» WORK INSTRUCTION
Please answer from the rollup-centric Ethereum roadmap text below: in which phase does eth2 become usable as a data availability layer for rollups?
#### DOCUMENT EXTRACT ####
A rollup-centric ethereum roadmap

What would a rollup-centric ethereum roadmap look like?

Last week the Optimism team announced the launch of the first stage of their testnet, and the roadmap to mainnet. They are not the only ones; Fuel is moving toward a testnet and Arbitrum has one. In the land of ZK rollups, Loopring, Zksync and the Starkware-tech-based Deversifi are already live and have users on mainnet. With OMG network’s mainnet beta, plasma is moving forward too. Meanwhile, gas prices on eth1 are climbing to new highs, to the point where some non-financial dapps are being forced to shut down and others are running on testnets.

The eth2 roadmap offers scalability, and the earlier phases of eth2 are approaching quickly, but base-layer scalability for applications is only coming as the last major phase of eth2, which is still years away. In a further twist of irony, eth2’s usability as a data availability layer for rollups comes in phase 1, long before eth2 becomes usable for “traditional” layer-1 applications. These facts taken together lead to a particular conclusion: the Ethereum ecosystem is likely to be all-in on rollups (plus some plasma and channels) as a scaling strategy for the near and mid-term future.

If we start from this premise, we can see that it leads to some particular conclusions about what the priorities of Ethereum core development and ecosystem development should be, conclusions that are in some cases different from the current path. But what are some of these conclusions?
#### SOURCE MATERIAL ####
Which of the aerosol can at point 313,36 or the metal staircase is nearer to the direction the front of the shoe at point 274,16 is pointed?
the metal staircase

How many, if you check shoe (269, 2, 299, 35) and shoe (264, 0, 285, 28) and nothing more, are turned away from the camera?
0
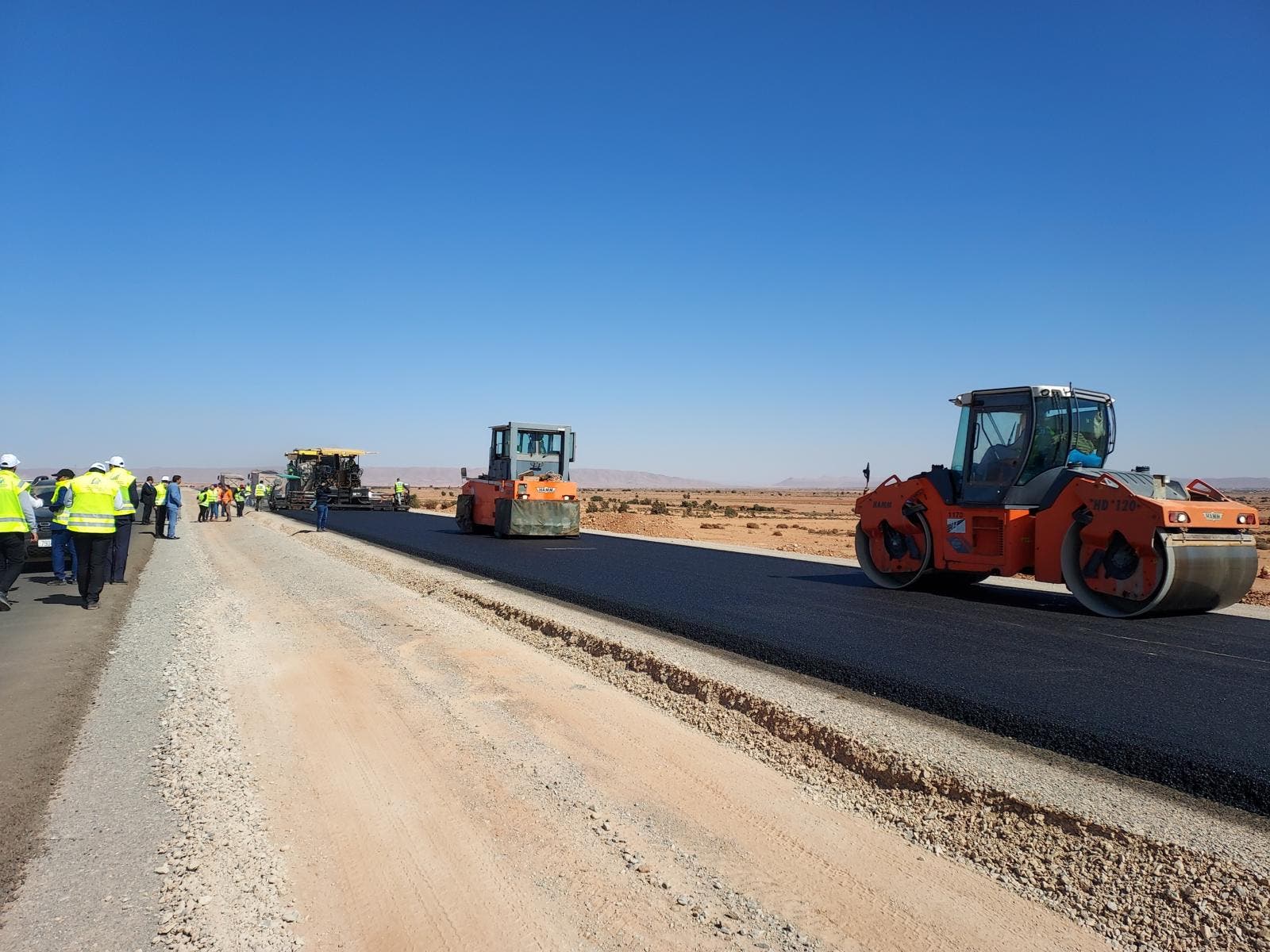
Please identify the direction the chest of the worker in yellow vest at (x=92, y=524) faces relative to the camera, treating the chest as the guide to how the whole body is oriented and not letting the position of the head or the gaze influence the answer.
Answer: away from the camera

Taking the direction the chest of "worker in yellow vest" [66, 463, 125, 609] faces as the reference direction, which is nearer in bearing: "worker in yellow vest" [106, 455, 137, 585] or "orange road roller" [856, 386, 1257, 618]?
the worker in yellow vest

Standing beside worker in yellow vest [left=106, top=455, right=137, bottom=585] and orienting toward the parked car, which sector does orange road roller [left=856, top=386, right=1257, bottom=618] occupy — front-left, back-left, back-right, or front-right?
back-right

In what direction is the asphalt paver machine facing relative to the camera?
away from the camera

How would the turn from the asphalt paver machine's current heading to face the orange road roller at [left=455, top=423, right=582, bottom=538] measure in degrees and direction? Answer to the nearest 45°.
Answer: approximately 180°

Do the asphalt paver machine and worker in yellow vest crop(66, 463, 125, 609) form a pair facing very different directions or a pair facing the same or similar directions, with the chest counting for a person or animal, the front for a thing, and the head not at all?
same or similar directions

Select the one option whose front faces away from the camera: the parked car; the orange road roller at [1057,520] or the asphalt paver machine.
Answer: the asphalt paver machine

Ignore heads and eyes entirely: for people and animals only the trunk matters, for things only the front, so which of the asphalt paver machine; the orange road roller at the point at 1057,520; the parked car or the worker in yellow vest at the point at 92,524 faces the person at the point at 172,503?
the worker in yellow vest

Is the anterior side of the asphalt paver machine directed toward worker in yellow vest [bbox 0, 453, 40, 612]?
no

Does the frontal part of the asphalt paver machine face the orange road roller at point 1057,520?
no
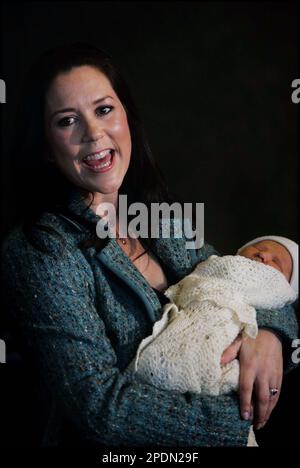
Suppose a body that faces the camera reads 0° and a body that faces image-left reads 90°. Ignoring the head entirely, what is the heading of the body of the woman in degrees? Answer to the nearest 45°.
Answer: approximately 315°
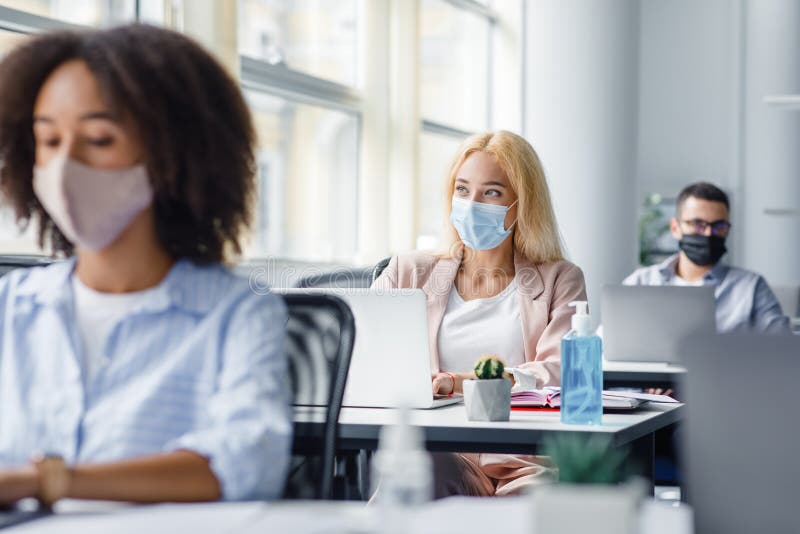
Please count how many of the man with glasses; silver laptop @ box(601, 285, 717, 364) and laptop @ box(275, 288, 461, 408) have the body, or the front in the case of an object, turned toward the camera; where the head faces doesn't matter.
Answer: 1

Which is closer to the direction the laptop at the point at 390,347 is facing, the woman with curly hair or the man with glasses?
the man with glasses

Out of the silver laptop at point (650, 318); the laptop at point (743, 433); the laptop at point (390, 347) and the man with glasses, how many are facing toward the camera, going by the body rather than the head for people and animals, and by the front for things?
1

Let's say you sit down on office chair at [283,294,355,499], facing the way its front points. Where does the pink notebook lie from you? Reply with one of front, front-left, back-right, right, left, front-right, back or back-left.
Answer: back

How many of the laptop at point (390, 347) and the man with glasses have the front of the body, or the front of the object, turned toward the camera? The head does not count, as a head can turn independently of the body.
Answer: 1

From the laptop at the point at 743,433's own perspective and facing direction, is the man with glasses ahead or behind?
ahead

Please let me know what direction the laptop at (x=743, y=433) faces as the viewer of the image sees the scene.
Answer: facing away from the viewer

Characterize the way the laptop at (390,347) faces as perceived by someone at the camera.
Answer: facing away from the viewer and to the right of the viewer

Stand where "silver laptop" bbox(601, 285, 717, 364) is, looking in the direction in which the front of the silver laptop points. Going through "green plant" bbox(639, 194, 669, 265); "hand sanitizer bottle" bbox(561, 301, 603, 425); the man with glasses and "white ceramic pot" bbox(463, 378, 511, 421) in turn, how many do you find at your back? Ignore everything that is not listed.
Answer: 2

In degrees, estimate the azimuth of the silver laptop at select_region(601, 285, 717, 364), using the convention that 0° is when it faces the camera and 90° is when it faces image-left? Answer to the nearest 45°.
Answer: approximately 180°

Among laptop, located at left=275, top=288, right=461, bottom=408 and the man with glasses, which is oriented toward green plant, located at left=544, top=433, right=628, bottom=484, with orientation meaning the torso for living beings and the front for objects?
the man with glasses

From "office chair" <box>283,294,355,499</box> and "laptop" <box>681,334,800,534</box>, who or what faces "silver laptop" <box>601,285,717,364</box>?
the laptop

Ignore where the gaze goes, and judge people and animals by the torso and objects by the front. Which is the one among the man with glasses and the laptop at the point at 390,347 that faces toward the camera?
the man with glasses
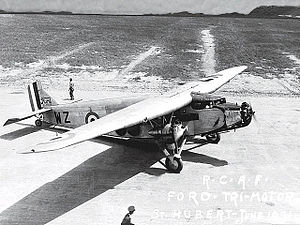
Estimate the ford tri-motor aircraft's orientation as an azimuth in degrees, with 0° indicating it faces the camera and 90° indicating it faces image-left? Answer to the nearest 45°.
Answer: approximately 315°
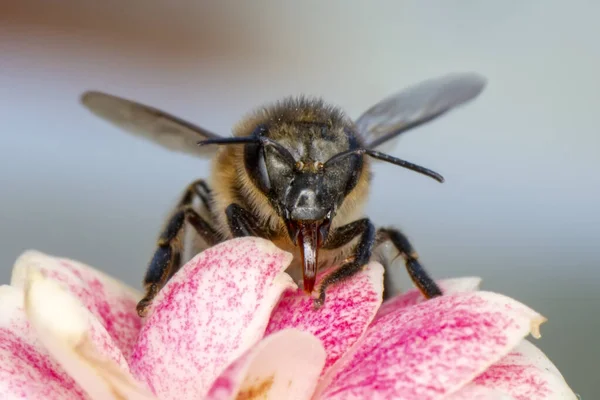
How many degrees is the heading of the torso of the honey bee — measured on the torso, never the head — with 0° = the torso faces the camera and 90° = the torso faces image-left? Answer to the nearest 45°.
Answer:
####
» THE COMPLETED TASK
Phase 1.